Hun plooien, vouwen strik en strak gedwee
brachten ze van acht tot twee in alle staten.
‘Wat gaan de jaren rap, de dagen korten weer,
het scheelt een vest, we doen ons best,
we bellen wel een keer, het zijn geen zomers meer,
mij zegt dat niets, wat eten we met kerst?’
Karel Passer en Marie-Joseph Vanongenae
knikten om de haverklap. Zo deden ook
de beide heren Sap en hun wijfjes stijfjes na.
Geen vinnig mens raakte hierdoor van de kook.
Meneer Vanhees verzonk ten zeerste in de decolletés.
Blauwe ogen, diepzeegedachten gingen onderzees,
blikken werden torpedo’s. Mevrouw Vanhees
werd op al die blote V’s stilaan grondig boos.

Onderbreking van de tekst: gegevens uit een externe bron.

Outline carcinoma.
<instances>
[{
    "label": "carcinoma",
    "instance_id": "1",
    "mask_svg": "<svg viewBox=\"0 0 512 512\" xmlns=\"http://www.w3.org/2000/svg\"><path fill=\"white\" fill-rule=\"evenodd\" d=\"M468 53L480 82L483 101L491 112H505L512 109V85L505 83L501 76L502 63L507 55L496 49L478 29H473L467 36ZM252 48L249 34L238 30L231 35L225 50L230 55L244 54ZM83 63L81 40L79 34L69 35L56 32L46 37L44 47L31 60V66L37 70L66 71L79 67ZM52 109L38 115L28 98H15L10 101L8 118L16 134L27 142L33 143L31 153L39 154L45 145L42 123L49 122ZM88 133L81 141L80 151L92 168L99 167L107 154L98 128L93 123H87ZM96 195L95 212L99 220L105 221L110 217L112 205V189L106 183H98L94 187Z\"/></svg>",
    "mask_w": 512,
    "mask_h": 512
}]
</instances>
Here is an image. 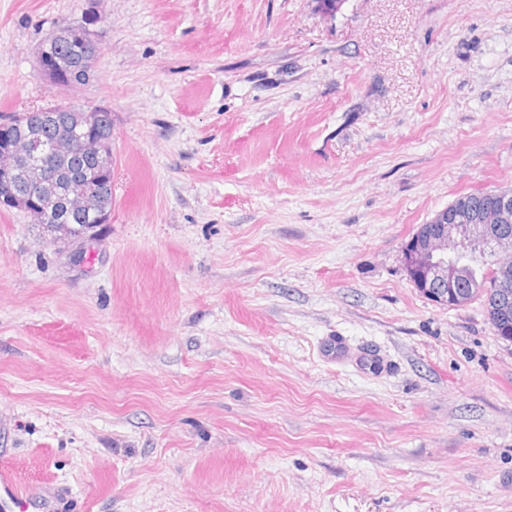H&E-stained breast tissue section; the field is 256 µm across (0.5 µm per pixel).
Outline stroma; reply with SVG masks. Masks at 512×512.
Wrapping results in <instances>:
<instances>
[{"mask_svg": "<svg viewBox=\"0 0 512 512\" xmlns=\"http://www.w3.org/2000/svg\"><path fill=\"white\" fill-rule=\"evenodd\" d=\"M93 11L89 82L44 79ZM58 103L112 112V214L0 209V468L65 512H512V342L402 259L512 190V0H0V121Z\"/></svg>", "mask_w": 512, "mask_h": 512, "instance_id": "stroma-1", "label": "stroma"}]
</instances>
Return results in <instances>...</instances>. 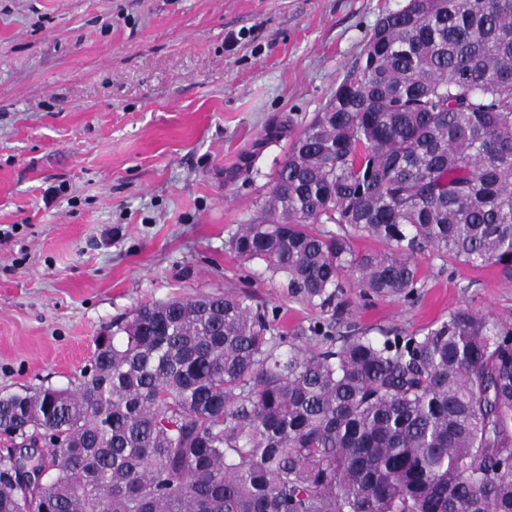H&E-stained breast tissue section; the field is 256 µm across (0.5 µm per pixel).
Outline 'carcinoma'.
Masks as SVG:
<instances>
[{"mask_svg":"<svg viewBox=\"0 0 512 512\" xmlns=\"http://www.w3.org/2000/svg\"><path fill=\"white\" fill-rule=\"evenodd\" d=\"M228 244L323 308L413 299L424 248L511 282L512 0L382 14ZM309 332L229 292L116 319L75 387L0 395L13 448L59 443L29 489L0 455V512H512L511 323Z\"/></svg>","mask_w":512,"mask_h":512,"instance_id":"obj_1","label":"carcinoma"}]
</instances>
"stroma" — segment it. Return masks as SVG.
<instances>
[{"mask_svg":"<svg viewBox=\"0 0 512 512\" xmlns=\"http://www.w3.org/2000/svg\"><path fill=\"white\" fill-rule=\"evenodd\" d=\"M406 0H0V393L73 387L135 307L246 292L280 329L512 323V283L428 250L415 303L294 296L228 246L300 130ZM67 184L65 195L53 189Z\"/></svg>","mask_w":512,"mask_h":512,"instance_id":"stroma-1","label":"stroma"}]
</instances>
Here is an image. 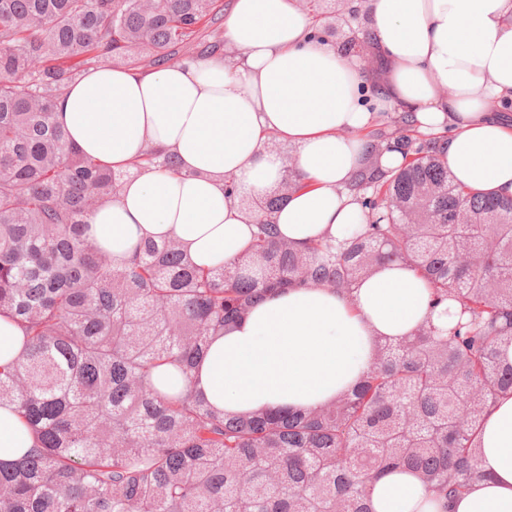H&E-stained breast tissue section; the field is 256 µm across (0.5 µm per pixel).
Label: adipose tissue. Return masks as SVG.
<instances>
[{"label": "adipose tissue", "mask_w": 512, "mask_h": 512, "mask_svg": "<svg viewBox=\"0 0 512 512\" xmlns=\"http://www.w3.org/2000/svg\"><path fill=\"white\" fill-rule=\"evenodd\" d=\"M361 53L312 36L305 0H230L224 45L198 61L141 70L99 65L73 82L56 118L94 160L125 173L117 199L101 204L88 232L120 259L144 239L178 240L197 266L228 262L249 245L263 196L287 166L304 184L272 215L295 245L348 238L367 215L351 185L368 162L386 170L403 155L368 154L381 115L408 112L420 132L449 131L450 173L465 187L512 197V0H360ZM380 60L379 78L362 54ZM293 154L280 153V146ZM176 154L177 174L130 171L148 148ZM234 176L238 190L224 188ZM426 281L381 264L350 293L288 288L214 337L190 376L161 363L159 388L191 387L216 408L248 414L324 406L363 377L381 340L424 321L447 334L459 305L430 308ZM485 474L443 507L412 474L375 485L374 512H512V395L480 433ZM36 446L15 404L0 402V462Z\"/></svg>", "instance_id": "ef3b65f1"}]
</instances>
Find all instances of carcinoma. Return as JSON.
I'll use <instances>...</instances> for the list:
<instances>
[{
    "label": "carcinoma",
    "mask_w": 512,
    "mask_h": 512,
    "mask_svg": "<svg viewBox=\"0 0 512 512\" xmlns=\"http://www.w3.org/2000/svg\"><path fill=\"white\" fill-rule=\"evenodd\" d=\"M218 0H0V311L29 344L0 371L41 448L0 464V512H373V486L410 469L446 502L483 477L484 413L512 391V198L472 192L448 172L445 140L409 112L371 132L374 153L407 164L362 170L368 224L303 249L271 215L299 181L247 200L260 219L248 253L193 265L171 239L113 263L87 234L122 175L83 155L55 118L81 67L155 65L200 42ZM137 170L176 171L150 149ZM402 263L431 307L460 304L446 336L430 326L379 345L359 386L308 411L229 414L192 389L153 387L161 362L191 372L212 336L277 290H348Z\"/></svg>",
    "instance_id": "cac0c4a2"
}]
</instances>
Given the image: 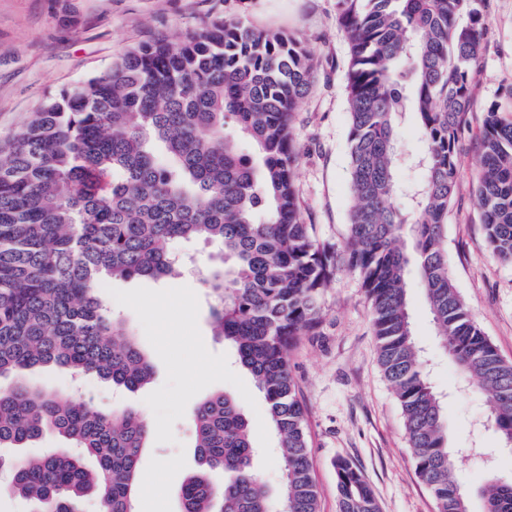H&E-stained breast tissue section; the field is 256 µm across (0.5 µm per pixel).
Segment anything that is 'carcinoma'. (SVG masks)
Wrapping results in <instances>:
<instances>
[{"instance_id":"cac0c4a2","label":"carcinoma","mask_w":512,"mask_h":512,"mask_svg":"<svg viewBox=\"0 0 512 512\" xmlns=\"http://www.w3.org/2000/svg\"><path fill=\"white\" fill-rule=\"evenodd\" d=\"M336 12L349 49L353 198L342 252L312 236L296 193L291 119L314 69L298 36L218 18L182 40L142 44L48 97L11 139L0 157V449L51 432L78 453L0 458L7 495L43 512H81L90 495L100 512H133L150 440L141 415L104 410L81 392L59 400L14 377L53 365L120 391L147 386L151 360L99 283L177 276L184 261L171 244L199 240L219 246L198 271L214 333L264 393L280 439L281 512H320L289 354L318 325L319 297L341 267L362 278L379 364L436 512H471L475 496L483 512H512V481L471 491L456 474L460 449L448 445L443 399L417 354L405 281L415 267L448 358L471 391L488 395L499 441H512V363L473 320L444 247L485 0H336ZM407 123L417 155L397 148ZM478 147L473 192L485 239L495 260L512 263V118L490 108ZM405 169L419 178L400 182ZM194 426L202 468L181 484L179 512H269L239 400L204 398ZM336 487L338 512H380L345 458L336 459Z\"/></svg>"}]
</instances>
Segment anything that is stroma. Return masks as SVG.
<instances>
[{
    "label": "stroma",
    "mask_w": 512,
    "mask_h": 512,
    "mask_svg": "<svg viewBox=\"0 0 512 512\" xmlns=\"http://www.w3.org/2000/svg\"><path fill=\"white\" fill-rule=\"evenodd\" d=\"M486 9L488 25L472 74L470 124L459 136L460 176L445 243L455 287L485 336L512 362V265L491 259L472 195L479 167L474 143L483 116L492 106L512 108V0H488ZM218 16L241 17L265 30L297 35L312 51V87L293 122L300 155L295 186L314 237L342 247L352 195L345 102L348 45L336 24V0H0V144L51 93L100 74L138 45L165 36L183 39ZM406 281L416 344L445 397L449 444L470 451L459 462L461 482L474 489L493 474L511 479L512 451L499 448L486 424L485 396L462 390L415 274ZM109 285L119 290L190 287L199 300L198 327L207 349L224 352L223 338L212 330L211 302L195 271L158 281L113 279ZM320 304L315 334L301 337L290 356L307 415L320 512H337L335 462L340 457L363 473L381 512H435L432 494L415 472L400 406L378 365L360 277L337 271ZM152 363L154 377L147 388L120 393L90 375L83 380V391L102 409L130 406L154 422L145 399L164 384L166 369L160 358ZM173 432L175 442H150L140 464L184 453L186 465L175 477L180 483L199 468L192 412L175 422Z\"/></svg>",
    "instance_id": "1"
}]
</instances>
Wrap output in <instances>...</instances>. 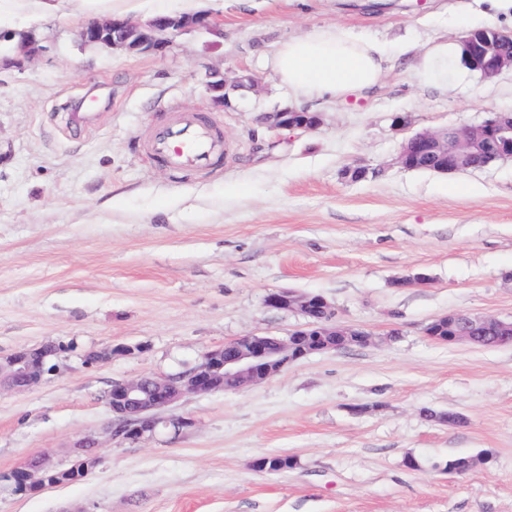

Goed volk, small talk, wie was hier nu nog niet?
Toen kwam, nog ingepakt na datum van verval,
de oude apotheker Wackenier in het verschiet.
Die haalden ze als stichtend lid elk jaar van stal.
Men week een schree uit eerbied voor de tovenaar
(die door geen vrouw gehinderd glaswaarts toog)
en knikte voor de vele jaren pillen, poeders dankbaar.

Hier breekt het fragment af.